** PROVIDED RECORDS follows **

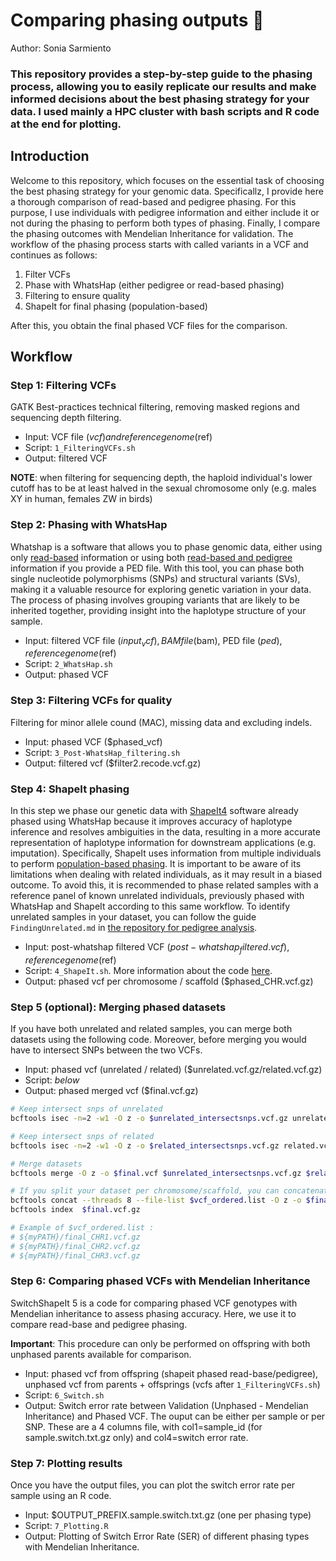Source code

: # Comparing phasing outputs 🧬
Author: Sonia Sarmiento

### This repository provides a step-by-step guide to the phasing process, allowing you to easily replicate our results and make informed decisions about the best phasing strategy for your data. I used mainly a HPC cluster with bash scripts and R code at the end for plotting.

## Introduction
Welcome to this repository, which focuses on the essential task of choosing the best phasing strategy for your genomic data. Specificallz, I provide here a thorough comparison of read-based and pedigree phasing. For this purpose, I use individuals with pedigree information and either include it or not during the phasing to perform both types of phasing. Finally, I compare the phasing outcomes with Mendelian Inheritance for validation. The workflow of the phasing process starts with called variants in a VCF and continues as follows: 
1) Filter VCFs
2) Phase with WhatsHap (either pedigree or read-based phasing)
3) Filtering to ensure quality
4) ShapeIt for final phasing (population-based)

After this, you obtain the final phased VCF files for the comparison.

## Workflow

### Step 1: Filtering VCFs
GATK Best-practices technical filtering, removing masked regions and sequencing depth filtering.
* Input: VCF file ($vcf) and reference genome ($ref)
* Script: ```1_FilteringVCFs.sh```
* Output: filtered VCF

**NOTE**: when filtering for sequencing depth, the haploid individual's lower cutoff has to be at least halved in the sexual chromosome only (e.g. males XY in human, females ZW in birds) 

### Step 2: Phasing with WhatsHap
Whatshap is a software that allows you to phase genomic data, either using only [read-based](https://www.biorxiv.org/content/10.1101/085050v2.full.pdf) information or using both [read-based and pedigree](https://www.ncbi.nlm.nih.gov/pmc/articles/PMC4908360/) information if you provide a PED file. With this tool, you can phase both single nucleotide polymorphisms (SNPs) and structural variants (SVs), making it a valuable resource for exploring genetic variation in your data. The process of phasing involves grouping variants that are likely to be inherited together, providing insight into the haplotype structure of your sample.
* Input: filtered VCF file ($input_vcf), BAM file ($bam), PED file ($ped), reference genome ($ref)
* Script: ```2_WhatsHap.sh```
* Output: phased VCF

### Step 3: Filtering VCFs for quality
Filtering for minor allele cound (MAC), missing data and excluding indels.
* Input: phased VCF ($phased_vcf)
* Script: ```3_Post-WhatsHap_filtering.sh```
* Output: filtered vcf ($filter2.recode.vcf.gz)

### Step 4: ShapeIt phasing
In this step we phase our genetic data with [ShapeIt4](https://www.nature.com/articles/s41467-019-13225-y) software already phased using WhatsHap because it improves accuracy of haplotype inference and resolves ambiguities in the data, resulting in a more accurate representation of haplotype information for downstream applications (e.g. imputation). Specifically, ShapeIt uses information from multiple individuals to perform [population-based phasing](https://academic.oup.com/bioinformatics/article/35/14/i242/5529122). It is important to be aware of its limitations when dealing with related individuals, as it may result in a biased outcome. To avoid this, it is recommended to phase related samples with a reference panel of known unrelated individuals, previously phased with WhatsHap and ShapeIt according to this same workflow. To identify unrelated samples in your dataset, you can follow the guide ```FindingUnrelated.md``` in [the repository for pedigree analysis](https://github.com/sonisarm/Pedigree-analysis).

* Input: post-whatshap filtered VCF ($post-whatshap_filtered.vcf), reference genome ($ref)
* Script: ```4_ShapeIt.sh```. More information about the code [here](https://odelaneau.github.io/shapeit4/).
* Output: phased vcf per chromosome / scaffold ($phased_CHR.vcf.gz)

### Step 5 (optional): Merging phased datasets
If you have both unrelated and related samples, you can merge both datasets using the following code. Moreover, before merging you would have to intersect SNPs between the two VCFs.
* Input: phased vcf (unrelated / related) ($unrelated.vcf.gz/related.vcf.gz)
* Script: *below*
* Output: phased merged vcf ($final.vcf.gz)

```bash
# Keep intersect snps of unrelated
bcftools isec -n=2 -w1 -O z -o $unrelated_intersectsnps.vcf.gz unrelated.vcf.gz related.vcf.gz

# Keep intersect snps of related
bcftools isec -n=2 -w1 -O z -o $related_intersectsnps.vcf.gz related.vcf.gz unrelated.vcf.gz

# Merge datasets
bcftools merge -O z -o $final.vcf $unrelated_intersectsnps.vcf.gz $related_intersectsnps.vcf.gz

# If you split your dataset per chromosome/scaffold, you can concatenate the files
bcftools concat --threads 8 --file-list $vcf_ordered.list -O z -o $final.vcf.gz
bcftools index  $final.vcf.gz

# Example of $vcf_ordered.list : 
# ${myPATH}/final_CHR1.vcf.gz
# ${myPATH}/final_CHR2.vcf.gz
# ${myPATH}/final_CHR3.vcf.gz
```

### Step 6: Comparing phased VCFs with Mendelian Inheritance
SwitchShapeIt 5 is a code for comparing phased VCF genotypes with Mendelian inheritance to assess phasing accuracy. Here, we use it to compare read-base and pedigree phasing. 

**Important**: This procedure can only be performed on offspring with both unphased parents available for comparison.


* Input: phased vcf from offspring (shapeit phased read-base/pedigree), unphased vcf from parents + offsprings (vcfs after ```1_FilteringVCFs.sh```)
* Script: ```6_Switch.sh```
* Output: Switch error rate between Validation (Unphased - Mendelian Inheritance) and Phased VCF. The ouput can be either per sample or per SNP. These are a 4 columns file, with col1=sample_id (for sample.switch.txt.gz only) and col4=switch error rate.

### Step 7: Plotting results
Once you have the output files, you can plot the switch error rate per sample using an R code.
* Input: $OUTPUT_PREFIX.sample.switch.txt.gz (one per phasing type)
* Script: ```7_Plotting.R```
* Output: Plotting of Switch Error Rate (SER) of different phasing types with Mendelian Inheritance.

** End of PROVIDED RECORDS **

▸ EXERCISE INSTRUCTIONS: Scan the listing above for the word "genome" and copy every line that holds it.

▸ EXPECTED ANSWER:
* Input: VCF file ($vcf) and reference genome ($ref)
* Input: filtered VCF file ($input_vcf), BAM file ($bam), PED file ($ped), reference genome ($ref)
* Input: post-whatshap filtered VCF ($post-whatshap_filtered.vcf), reference genome ($ref)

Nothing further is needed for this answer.